The problem
Reproduce every line of text from the records below word for word, and leave the pictures out of your answer.
Material supplied Start Marker
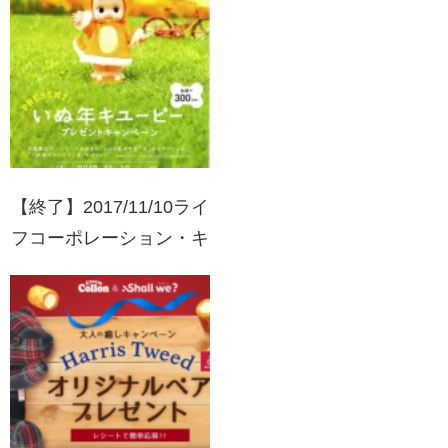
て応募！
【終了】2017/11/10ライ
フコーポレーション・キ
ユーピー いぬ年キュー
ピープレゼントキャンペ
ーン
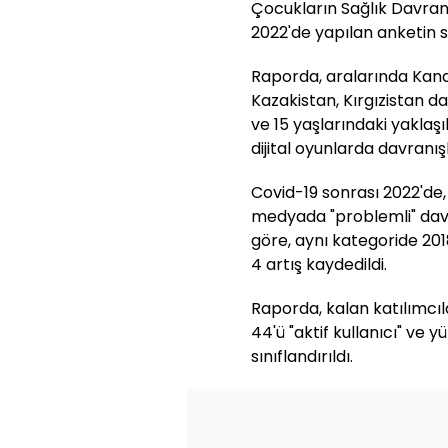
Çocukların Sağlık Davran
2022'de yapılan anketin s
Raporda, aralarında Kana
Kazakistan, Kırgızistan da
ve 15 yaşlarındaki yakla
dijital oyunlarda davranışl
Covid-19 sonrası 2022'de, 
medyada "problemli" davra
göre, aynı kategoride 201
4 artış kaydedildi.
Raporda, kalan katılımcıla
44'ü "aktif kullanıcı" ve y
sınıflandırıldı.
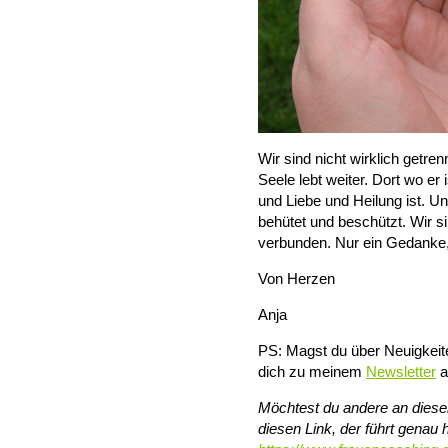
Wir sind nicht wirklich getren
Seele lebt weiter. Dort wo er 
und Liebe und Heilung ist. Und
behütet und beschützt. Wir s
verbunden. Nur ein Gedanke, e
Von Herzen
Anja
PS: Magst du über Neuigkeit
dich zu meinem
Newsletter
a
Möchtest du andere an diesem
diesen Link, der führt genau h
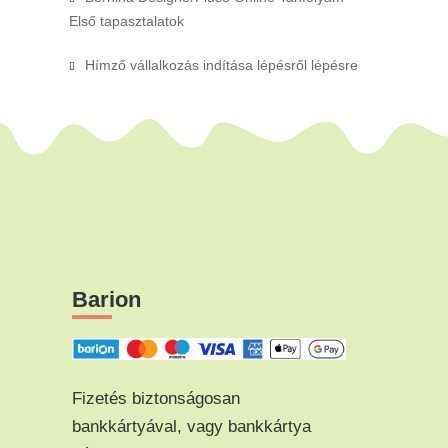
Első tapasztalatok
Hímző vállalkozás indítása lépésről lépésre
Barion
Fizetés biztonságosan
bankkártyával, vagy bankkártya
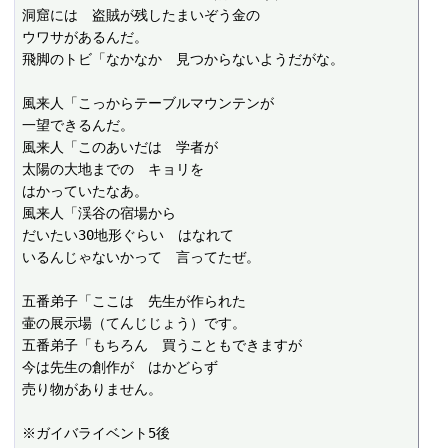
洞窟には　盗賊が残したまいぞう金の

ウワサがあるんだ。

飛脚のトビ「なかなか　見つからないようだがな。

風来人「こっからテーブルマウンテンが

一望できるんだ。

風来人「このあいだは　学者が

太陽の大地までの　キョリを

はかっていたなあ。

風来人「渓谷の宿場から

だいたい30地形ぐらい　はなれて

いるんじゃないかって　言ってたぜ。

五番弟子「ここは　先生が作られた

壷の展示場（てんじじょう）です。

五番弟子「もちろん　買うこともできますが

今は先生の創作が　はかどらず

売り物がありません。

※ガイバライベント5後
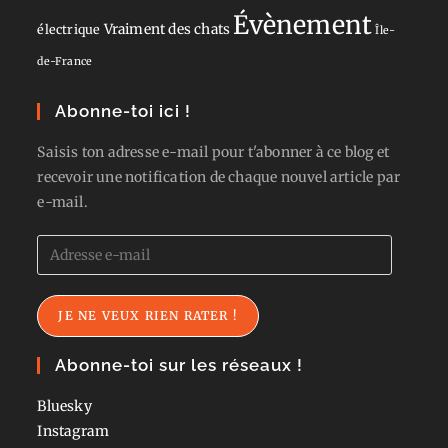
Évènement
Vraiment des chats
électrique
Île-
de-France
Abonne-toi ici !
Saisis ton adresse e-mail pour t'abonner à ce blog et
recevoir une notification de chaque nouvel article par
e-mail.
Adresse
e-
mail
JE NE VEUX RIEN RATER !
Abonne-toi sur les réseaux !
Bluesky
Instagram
Material supplied End Marker
Written response
て応募！
【終了】2017/11/10ライ
フコーポレーション・キ
ユーピー いぬ年キュー
ピープレゼントキャンペ
ーン
Çocukların Sağlık Davran
2022'de yapılan anketin s
Raporda, aralarında Kana
Kazakistan, Kırgızistan da
ve 15 yaşlarındaki yakla
dijital oyunlarda davranışl
Covid-19 sonrası 2022'de, 
medyada "problemli" davra
göre, aynı kategoride 201
4 artış kaydedildi.
Raporda, kalan katılımcıla
44'ü "aktif kullanıcı" ve y
sınıflandırıldı.
Wir sind nicht wirklich getren
Seele lebt weiter. Dort wo er 
und Liebe und Heilung ist. Und
behütet und beschützt. Wir s
verbunden. Nur ein Gedanke, e
Von Herzen
Anja
PS: Magst du über Neuigkeit
dich zu meinem
Newsletter
a
Möchtest du andere an diesem
diesen Link, der führt genau h
Első tapasztalatok
Hímző vállalkozás indítása lépésről lépésre
Barion
Fizetés biztonságosan
bankkártyával, vagy bankkártya
洞窟には　盗賊が残したまいぞう金の

ウワサがあるんだ。

飛脚のトビ「なかなか　見つからないようだがな。

風来人「こっからテーブルマウンテンが

一望できるんだ。

風来人「このあいだは　学者が

太陽の大地までの　キョリを

はかっていたなあ。

風来人「渓谷の宿場から

だいたい30地形ぐらい　はなれて

いるんじゃないかって　言ってたぜ。

五番弟子「ここは　先生が作られた

壷の展示場（てんじじょう）です。

五番弟子「もちろん　買うこともできますが

今は先生の創作が　はかどらず

売り物がありません。

※ガイバライベント5後
Évènement
Vraiment des chats
électrique
Île-
de-France
Abonne-toi ici !
Saisis ton adresse e-mail pour t'abonner à ce blog et
recevoir une notification de chaque nouvel article par
e-mail.
Adresse
e-
mail
JE NE VEUX RIEN RATER !
Abonne-toi sur les réseaux !
Bluesky
Instagram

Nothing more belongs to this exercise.